Task brief.
Turn the stretch of the listing from the line containing "Which series has" through the end of the listing into a numbered list, skipping blank lines and leaving out the pictures.

Chart understanding data
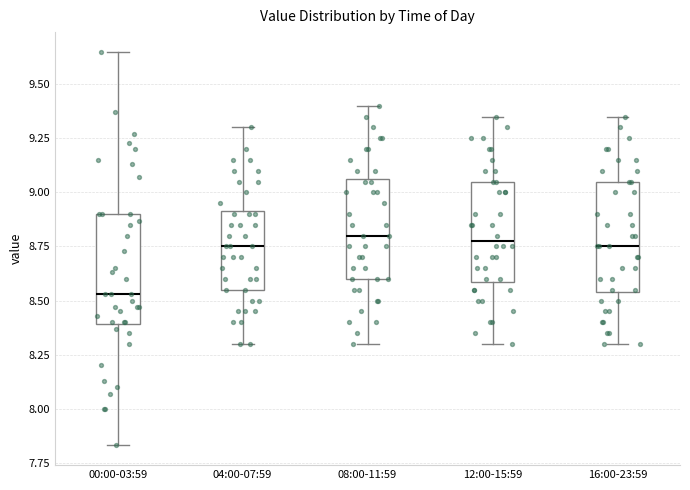

Reading left to right, read every box against the y-axis: the position of its median line, the range the box covers, and the ends of its whiskers. The values are not printed on the chart, so give them approximately, as read against the axis.

00:00-03:59: median 8.55, box 8.40 to 8.90, whiskers 7.85 to 9.65
04:00-07:59: median 8.75, box 8.55 to 8.90, whiskers 8.30 to 9.30
08:00-11:59: median 8.80, box 8.60 to 9.05, whiskers 8.30 to 9.40
12:00-15:59: median 8.80, box 8.60 to 9.05, whiskers 8.30 to 9.35
16:00-23:59: median 8.75, box 8.55 to 9.05, whiskers 8.30 to 9.35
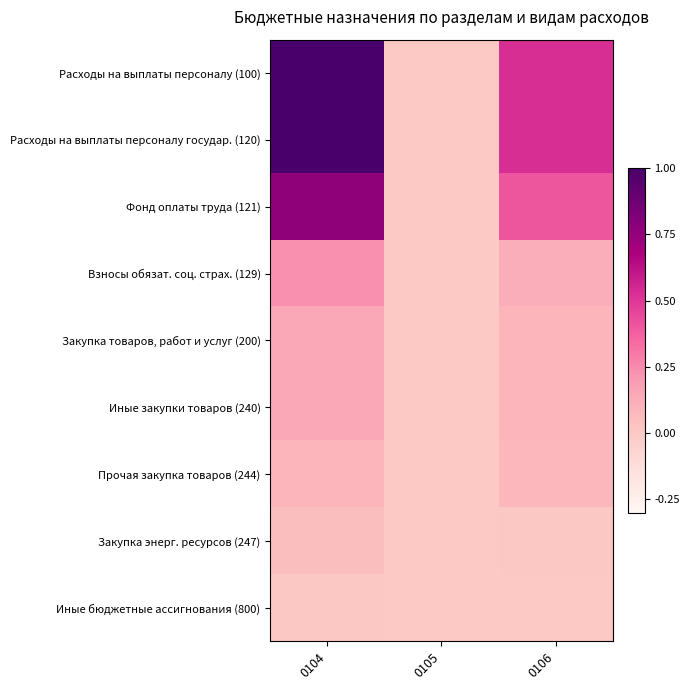

Which series has the largest range (max minus min)?

Расходы на выплаты персоналу (100)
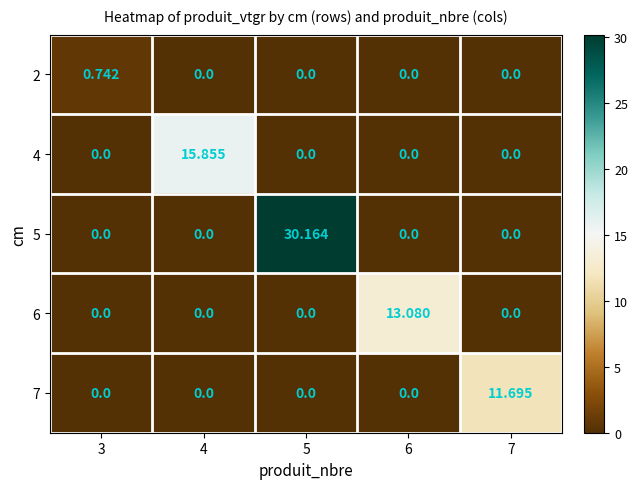

What is the difference between the highest and lowest values at 3?

0.7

Answer to this exercise.
1. Which series has the largest range (max minus min)?
2. Расходы на выплаты персоналу (100)
3. What is the difference between the highest and lowest values at 3?
4. 0.7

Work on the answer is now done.